▶ WHAT THIS TASK INVOLVES
Return the lines of the data between the line containing "subtitle Usability [150, 384, 1090, 432]" and the line containing "text The list", inclusive, repeating them without any change.

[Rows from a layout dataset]
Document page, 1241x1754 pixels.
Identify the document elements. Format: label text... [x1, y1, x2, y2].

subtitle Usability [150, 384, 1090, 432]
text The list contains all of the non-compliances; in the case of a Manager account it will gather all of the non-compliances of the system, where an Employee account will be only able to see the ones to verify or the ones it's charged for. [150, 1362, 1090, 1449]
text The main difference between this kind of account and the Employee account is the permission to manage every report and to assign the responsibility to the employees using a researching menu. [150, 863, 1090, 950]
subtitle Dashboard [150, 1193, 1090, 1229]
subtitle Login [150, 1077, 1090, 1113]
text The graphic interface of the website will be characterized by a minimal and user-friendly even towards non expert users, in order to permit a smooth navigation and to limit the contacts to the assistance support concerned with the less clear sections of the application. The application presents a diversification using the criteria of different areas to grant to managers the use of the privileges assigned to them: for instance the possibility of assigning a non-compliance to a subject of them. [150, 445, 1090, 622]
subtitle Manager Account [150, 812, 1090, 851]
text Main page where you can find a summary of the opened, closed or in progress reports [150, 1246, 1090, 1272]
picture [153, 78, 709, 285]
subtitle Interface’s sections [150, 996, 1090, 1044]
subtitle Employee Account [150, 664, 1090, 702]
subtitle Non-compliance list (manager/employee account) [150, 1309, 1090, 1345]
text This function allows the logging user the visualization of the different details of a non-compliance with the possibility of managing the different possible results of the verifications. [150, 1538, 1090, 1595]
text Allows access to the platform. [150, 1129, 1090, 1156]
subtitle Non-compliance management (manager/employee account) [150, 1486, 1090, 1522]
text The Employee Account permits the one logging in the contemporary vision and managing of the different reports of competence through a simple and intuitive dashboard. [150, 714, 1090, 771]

▶ THE RESULT
subtitle Usability [150, 384, 1090, 432]
text The list contains all of the non-compliances; in the case of a Manager account it will gather all of the non-compliances of the system, where an Employee account will be only able to see the ones to verify or the ones it's charged for. [150, 1362, 1090, 1449]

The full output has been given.